DR: Must be. And then my brother Eugene, my mother wanted to become a fashion designer, and she was really a great artist. And Eugene is so artistic. [Interruption]. So he gets that from her, right.

BY: Right.

DR: And I get nothing. [Laughs]

BY: Well, one, I would guess that one of your parents was very outgoing and friendly and social?

DR: You know, I think my dad was, but I was so young when he passed away, I don't really remember that part.

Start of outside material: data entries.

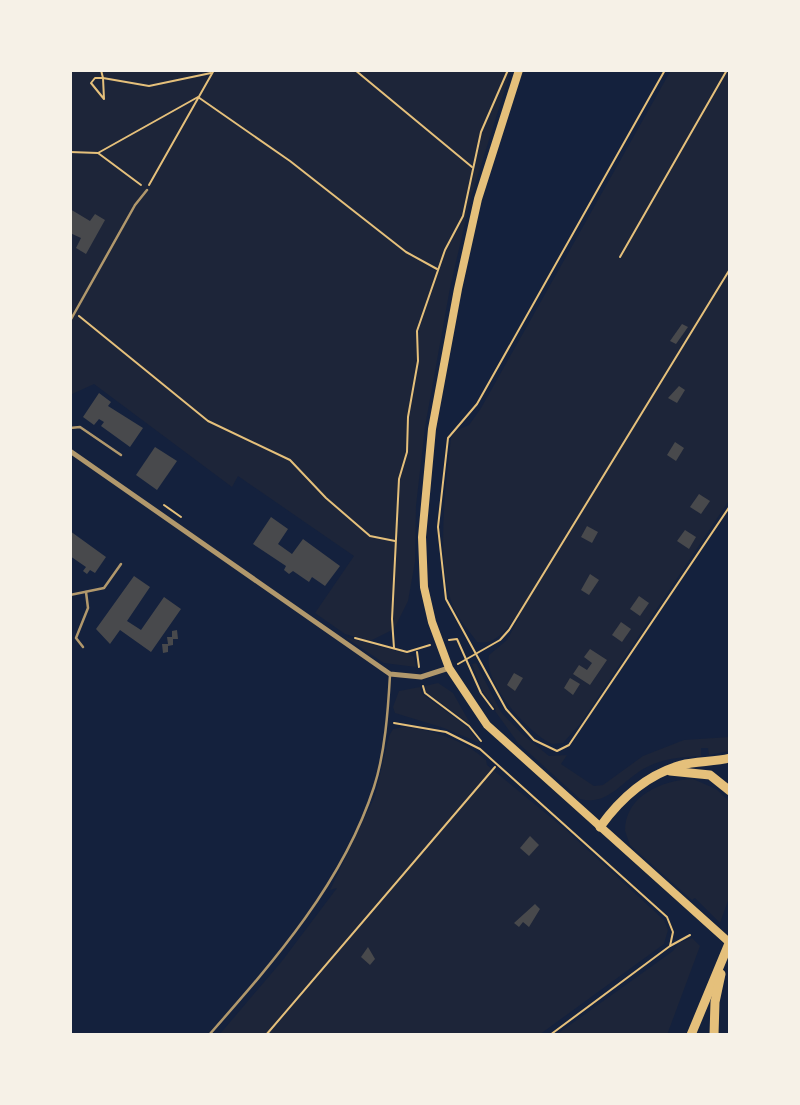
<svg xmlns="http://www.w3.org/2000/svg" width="800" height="1105" font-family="'Source Sans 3',sans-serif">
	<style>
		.green { fill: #1d2539 }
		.building { fill: #48494c }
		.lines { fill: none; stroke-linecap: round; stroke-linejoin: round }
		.path { stroke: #e5c07b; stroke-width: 2 }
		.service { stroke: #b1986c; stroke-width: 2.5 }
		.minor { stroke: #b1986c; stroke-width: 5 }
		.secondary { stroke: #e5c07b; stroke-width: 8 }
		.primary { stroke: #e5c07b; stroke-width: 9 }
	</style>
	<rect width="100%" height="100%" fill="#14213d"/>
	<g class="green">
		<polygon points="70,70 511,70 471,197 450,288 425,427 416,506 415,562 408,601 394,629 370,641 345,634 315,613 354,556 238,476 232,487 94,384 70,395"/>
		<path d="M671 70H730V499L580 724 563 743 552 744C528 733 483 683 489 655L507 640 519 618 516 617C506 629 495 646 477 642 469 630 458 619 453 606 435 563 446 484 451 438L455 431 469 425 481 408Z"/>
		<polygon points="345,637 408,654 414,657 416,667 384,663"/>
		<path d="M476 663 501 712 522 734 549 756 567 755 561 764 594 786 603 785 643 756 684 740 730 737V751L709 755 708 748H701V756C683 757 664 758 647 767 624 778 609 807 580 799L518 743 495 711 496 709 483 692 472 664Z"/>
		<polygon points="438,683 453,693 471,725 426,692 425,686"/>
		<polygon points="420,687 422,694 466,726 480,743 444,728 395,713 393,707 399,691"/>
		<path d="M406 727C436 731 463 740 486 760L487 765 565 829 664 920 668 930 664 944 539 1035H219L282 961 337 888 330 890 375 796 389 736 393 729Z"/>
		<path d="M693 779 716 789 730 802V895L720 923 695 898 692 900 630 845 625 831C625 795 663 780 693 779Z"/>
		<polygon points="692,938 700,946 667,1035 556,1035 673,951 679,943"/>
	</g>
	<g class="building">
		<polygon points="70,209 90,221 95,214 105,220 86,254 76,248 81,238 70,233"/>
		<polygon points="682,324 688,327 676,344 670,341"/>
		<polygon points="679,386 685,390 677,403 668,398"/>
		<polygon points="99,393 111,402 108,406 143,428 130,447 101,426 104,422 99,419 94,425 83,417"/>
		<polygon points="675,442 684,448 676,461 667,455"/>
		<polygon points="155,447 177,461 157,490 136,475"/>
		<polygon points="699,494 710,501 701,514 690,507"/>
		<polygon points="271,517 288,529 278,544 292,554 303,539 340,566 325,586 312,577 309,582 293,571 289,574 284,570 286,566 253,544"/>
		<polygon points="587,526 598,532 592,543 581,537"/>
		<polygon points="685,530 696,537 689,549 677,541"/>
		<polygon points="70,531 106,557 95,573 90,570 87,574 83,571 86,567 70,556"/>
		<polygon points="590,574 599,580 589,595 581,590"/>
		<polygon points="134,576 150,587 127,621 141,630 164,597 181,609 151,652 120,630 110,644 96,629"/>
		<polygon points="639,596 649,603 640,616 630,609"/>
		<polygon points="621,622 631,629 622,642 612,635"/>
		<polygon points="177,630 178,639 173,639 173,645 168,646 168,652 163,653 162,644 168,644 167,637 172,637 172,631"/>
		<polygon points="590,649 607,660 590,685 573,674 579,665 587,670 592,663 584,657"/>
		<polygon points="514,673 523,678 515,691 507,685"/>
		<polygon points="570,678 580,684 573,695 564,688"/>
		<polygon points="530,836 539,845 529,856 520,848"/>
		<polygon points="535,904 540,909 529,927 523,922 519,927 514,923"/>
		<polygon points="368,947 375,959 370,965 361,957"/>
	</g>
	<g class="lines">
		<g class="path">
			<polyline points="101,70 103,78 149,86 211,73"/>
			<polyline points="355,70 472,167"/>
			<polyline points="665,70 477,404 448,438 438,527 446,599 506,709 534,740 557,751 569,745 730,506"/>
			<polygon points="95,78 103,78 104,99 91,83"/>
			<polyline points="70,152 98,153 141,185"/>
			<polyline points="98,153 198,97 290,161 406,252 437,269"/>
			<polyline points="149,185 214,70"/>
			<polyline points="620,257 727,70"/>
			<polyline points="79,316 208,421 290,460 326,498 370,536 395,541"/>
			<polyline points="164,505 181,517"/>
			<polyline points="355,638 407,652 430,645"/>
			<polyline points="449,640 457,639 481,693 493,709"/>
			<polyline points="394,648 392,619 399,479 407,452 408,417 418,361 417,331 445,250 463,216 481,132 508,70"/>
			<polyline points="417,652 419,667"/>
			<polyline points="458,664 500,640 509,630 730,269"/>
			<polyline points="423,686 425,693 469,726 481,741"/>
			<polyline points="394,723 446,732 480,749 667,917 673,932 670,946"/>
			<polyline points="266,1035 495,767"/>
			<polyline points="550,1035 670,946 690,935"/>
		</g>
		<g class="service">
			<polyline points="70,321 135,205 147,190"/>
			<polyline points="70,428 80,427 121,455"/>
			<polyline points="70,595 104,588 121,564"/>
			<polyline points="83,647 76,638 88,608 86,592"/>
			<path d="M209 1035C275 960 343 883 374 787 385 753 388 711 390 675"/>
		</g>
		<polyline class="minor" points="70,451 390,674 421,677 449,668"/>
		<polyline class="secondary" points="519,70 478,199 458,289 432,429 422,537 424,587 432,622 449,668 487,725 730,943"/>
		<g class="primary">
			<polyline points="670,771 710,775 730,791"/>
			<path d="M600 827C620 799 647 775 681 765 697 761 714 762 730 758"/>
			<polyline points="691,1035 730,941"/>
			<polyline points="714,1035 715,1002 721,974"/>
		</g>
	</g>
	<rect width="800" height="1105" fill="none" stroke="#f6f1e7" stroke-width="144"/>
</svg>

BY: So I think you got that from him.

DR: I don't know.

BY: So what was your mother like?

TI: So why did your father die?

DR: Oh, he had TB, and he was in the sanitarium. And one day they decided that they were going to operate and remove part of his lung. And he died on the table; he was allergic to the anesthetic. In those days, they didn't test to see if you had any allergies or anything. And that's what happened, I mean, it was so sudden.

BY: So he went in seemingly for something that he would...

DR: Well, he was in the sanitarium, actually, for a long time. And we used to go visit him on the weekends, but us kids couldn't go inside the building, so we had to stand outside and wave to him. It was very lonely.

BY: You were eleven, you said?

DR: Well, I was eleven when he passed away.

BY: But he'd been sick for a...

DR: Yeah, at least a year, I would think, I'm not positive.